By Jim Simpson
Located just down the street from the DeKalb Farmer’s Market, this antique shop features vintage clothing, furniture, vinyl albums, books, objet d’art, musical instruments, old-timey soda pop, jewelry -- you name it, you can find it here. I tend to seek out the books, naturally. I’ve found partial collections of the Harvard Classics from the early 20th century, French biographies from the late 19th century, and this:
A shorthand dictionary published in 1919. I’d always been intrigued by shorthand ever since a good friend took a class years ago, but I’d never studied it.
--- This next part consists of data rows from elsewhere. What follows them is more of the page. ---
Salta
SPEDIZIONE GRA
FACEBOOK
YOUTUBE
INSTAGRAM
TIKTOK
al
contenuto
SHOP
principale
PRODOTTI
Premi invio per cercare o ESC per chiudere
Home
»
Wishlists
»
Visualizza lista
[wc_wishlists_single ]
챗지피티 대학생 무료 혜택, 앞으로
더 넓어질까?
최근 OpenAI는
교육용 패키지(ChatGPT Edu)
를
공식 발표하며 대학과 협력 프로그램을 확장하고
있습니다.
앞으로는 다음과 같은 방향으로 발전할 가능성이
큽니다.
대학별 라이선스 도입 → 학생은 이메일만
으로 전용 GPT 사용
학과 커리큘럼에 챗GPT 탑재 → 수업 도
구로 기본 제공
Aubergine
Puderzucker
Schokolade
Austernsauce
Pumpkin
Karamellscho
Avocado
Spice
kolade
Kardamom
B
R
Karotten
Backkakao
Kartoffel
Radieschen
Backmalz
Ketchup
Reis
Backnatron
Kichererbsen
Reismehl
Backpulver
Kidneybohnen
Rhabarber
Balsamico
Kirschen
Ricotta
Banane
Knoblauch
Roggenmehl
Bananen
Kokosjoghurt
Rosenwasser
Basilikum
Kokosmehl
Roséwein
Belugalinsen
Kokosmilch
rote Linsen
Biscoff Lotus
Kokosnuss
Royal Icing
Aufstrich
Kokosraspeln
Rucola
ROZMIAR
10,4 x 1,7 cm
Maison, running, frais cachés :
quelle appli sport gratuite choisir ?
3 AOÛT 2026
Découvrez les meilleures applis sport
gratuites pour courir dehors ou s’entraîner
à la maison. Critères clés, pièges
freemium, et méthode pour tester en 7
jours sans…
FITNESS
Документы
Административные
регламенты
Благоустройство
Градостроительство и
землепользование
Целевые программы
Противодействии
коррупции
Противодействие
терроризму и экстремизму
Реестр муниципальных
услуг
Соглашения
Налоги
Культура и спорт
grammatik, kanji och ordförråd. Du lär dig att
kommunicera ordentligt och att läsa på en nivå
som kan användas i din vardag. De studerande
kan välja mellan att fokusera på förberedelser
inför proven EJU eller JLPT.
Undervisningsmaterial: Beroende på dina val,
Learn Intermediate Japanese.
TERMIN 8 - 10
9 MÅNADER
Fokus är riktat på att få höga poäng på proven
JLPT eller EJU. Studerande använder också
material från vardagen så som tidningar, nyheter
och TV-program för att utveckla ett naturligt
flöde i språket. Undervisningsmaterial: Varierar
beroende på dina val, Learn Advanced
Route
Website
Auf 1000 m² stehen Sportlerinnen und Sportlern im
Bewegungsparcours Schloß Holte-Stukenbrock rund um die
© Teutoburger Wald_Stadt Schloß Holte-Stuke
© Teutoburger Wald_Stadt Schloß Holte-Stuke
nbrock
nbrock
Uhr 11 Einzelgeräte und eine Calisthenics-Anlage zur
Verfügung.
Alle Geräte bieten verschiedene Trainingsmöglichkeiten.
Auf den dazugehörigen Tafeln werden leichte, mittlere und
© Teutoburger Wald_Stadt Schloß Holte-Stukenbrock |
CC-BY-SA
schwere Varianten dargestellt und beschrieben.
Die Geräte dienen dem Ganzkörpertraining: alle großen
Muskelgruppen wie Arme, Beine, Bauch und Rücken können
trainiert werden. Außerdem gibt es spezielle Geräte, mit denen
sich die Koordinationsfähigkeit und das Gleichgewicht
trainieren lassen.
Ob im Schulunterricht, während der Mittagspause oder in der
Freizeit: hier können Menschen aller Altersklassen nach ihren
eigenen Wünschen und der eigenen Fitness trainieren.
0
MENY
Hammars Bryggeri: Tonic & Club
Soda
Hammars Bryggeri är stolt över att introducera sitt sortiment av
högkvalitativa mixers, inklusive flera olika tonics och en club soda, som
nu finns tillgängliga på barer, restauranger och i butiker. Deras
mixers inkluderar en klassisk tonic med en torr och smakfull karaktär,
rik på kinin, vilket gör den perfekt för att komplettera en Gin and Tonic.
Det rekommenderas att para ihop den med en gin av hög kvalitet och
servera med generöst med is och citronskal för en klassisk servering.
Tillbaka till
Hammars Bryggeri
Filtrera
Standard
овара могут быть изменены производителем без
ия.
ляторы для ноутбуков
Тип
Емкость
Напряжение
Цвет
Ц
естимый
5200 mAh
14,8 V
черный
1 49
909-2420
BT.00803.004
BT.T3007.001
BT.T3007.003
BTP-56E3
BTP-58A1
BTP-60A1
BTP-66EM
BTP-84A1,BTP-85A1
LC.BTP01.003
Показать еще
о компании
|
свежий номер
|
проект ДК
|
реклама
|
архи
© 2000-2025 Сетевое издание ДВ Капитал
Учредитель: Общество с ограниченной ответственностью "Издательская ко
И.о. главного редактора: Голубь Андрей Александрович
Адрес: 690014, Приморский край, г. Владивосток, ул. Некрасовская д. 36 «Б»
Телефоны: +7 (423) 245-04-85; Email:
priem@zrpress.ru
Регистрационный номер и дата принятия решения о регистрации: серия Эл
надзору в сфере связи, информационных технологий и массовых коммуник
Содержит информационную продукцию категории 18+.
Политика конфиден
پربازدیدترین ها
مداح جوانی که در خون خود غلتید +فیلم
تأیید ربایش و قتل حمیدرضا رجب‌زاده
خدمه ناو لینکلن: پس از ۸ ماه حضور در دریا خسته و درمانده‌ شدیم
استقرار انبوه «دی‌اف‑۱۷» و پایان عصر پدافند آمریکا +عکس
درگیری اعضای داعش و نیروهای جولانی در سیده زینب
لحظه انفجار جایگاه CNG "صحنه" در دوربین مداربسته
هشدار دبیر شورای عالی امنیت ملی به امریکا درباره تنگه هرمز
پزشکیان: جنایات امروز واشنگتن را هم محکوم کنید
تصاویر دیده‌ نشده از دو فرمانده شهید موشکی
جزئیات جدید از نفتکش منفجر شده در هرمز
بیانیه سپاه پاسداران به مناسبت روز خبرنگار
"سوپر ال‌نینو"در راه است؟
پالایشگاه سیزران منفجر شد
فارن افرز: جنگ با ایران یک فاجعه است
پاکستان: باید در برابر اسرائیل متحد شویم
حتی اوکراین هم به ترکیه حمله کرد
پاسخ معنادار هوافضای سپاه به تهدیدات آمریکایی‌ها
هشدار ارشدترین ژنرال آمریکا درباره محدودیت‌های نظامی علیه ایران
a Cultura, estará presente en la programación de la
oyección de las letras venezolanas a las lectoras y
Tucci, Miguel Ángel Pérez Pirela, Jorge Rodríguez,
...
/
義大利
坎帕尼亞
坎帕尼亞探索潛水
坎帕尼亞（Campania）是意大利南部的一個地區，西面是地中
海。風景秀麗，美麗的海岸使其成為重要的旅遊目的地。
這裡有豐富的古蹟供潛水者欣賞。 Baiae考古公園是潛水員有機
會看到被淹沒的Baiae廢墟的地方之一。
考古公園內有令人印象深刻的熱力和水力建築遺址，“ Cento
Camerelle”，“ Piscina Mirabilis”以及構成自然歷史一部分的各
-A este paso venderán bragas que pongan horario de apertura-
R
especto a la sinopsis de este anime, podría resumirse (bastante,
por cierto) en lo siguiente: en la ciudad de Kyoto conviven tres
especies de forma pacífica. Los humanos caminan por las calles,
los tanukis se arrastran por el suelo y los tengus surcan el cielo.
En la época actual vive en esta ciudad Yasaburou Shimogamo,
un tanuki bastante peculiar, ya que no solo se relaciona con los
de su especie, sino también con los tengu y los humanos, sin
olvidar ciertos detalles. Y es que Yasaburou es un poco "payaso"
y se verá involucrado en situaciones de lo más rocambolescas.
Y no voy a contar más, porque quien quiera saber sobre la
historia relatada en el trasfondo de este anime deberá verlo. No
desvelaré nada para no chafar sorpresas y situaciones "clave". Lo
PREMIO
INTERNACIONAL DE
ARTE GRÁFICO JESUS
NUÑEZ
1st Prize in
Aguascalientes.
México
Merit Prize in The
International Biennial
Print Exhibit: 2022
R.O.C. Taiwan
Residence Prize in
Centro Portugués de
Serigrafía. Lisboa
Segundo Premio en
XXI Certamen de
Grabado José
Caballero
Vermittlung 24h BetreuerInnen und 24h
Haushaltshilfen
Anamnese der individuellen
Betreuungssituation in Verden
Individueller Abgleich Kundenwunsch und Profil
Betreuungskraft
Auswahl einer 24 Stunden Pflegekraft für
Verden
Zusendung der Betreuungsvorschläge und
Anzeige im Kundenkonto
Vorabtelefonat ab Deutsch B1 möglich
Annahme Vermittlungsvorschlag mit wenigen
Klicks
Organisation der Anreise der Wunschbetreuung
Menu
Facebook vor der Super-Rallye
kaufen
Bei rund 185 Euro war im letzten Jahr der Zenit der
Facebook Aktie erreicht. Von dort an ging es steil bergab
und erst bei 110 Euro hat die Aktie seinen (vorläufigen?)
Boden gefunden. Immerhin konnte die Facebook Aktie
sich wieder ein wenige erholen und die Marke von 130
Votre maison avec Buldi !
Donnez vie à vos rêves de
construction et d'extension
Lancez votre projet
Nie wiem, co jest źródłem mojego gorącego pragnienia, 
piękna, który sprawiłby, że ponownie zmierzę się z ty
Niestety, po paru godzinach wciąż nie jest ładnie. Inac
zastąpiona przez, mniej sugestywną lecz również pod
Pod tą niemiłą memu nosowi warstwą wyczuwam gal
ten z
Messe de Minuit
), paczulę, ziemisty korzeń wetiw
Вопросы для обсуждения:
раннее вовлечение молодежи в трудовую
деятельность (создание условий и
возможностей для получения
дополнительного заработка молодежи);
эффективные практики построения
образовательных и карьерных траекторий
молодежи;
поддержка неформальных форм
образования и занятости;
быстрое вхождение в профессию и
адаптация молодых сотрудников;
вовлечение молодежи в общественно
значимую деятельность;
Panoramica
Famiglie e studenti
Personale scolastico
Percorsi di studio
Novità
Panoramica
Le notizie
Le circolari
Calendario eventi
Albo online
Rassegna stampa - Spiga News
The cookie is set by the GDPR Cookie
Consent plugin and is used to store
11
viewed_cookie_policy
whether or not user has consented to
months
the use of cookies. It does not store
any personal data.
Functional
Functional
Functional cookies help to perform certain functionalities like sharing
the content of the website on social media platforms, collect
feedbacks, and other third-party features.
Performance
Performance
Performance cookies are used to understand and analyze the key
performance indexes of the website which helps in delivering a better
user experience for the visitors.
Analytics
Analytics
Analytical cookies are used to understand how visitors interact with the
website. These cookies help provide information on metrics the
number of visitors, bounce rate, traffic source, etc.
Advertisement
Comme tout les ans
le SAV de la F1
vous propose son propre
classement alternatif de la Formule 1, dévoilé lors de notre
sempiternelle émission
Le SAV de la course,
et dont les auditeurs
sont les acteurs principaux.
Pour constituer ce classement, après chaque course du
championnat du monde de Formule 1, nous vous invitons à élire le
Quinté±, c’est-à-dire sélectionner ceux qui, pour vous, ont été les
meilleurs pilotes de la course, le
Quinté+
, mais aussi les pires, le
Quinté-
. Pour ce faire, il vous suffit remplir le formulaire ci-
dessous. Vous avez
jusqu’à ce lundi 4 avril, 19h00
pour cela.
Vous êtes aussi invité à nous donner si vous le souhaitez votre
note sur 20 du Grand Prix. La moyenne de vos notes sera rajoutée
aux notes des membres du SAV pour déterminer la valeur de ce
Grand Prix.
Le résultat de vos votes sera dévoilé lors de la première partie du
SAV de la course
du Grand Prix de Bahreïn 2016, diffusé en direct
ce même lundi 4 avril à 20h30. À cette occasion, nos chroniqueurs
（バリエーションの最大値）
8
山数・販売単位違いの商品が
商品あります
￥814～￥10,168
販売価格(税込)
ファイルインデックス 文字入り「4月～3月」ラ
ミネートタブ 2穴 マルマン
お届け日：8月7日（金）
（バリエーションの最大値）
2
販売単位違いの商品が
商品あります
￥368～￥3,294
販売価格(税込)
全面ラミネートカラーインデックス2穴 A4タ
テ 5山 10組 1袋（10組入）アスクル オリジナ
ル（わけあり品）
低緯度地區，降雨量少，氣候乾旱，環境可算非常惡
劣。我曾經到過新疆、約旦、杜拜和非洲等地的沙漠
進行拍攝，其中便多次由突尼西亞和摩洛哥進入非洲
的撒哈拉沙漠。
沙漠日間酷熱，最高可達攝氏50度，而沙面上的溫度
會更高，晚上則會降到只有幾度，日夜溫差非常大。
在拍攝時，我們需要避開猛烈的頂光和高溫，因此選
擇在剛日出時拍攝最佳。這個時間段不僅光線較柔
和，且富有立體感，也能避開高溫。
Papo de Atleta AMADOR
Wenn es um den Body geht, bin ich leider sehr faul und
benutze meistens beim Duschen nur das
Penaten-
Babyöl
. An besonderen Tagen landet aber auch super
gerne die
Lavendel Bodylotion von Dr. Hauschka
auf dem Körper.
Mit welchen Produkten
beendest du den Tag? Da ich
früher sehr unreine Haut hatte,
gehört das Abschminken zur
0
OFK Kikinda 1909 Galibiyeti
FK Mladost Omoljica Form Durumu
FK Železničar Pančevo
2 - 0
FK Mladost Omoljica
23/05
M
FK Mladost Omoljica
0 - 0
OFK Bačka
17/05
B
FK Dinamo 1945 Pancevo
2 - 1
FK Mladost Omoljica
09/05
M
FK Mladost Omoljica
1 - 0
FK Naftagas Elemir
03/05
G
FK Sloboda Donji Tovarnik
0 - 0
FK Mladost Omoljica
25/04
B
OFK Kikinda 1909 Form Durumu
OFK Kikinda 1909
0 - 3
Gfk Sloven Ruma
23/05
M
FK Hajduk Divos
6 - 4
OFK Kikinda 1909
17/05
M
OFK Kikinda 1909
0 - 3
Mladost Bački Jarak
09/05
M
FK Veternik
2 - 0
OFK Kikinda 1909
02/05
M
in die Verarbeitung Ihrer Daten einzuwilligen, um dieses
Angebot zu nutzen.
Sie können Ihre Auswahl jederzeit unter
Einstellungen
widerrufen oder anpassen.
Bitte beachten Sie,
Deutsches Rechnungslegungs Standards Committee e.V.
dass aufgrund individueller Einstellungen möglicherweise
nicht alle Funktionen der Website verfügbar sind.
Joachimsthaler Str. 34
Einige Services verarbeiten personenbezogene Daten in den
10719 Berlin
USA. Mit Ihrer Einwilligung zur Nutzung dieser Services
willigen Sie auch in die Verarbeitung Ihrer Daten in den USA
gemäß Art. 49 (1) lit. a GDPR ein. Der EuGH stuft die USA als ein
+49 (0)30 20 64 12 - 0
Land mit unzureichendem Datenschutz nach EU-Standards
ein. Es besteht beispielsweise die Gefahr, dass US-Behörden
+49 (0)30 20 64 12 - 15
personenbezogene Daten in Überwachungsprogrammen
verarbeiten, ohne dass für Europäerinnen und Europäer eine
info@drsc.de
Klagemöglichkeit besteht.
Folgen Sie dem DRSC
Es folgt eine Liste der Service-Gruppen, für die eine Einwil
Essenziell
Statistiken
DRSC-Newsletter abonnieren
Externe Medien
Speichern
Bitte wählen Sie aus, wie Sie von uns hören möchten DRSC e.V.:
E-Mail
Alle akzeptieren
Could this little book help me learn now after all these years? My own handwriting is so terrible, it probably wouldn’t be worth it. As I flipped through the pages, an index card fluttered out: “Margie -- I found this little volume at the Book Sale in the park - thought it might be ‘interesting’ if not helpful. John.” Another story. Which park? What Book Sale? Why would Margie find this ‘interesting’? Did John have ulterior motives?
Also at Kudzu, I found a copy of The Herbert Huncke Reader.
Huncke was a writer and poet, and a member of the Beat Generation and is reputed to have coined the term. Fittingly, I found this business card tucked inside the book. It’s from Caffe Vivaldi in the Village in NYC. Looking at the place’s website, it appears to be as stylish as Huncke himself (he died in 1996), but not as gritty and working-class as many of the Beats.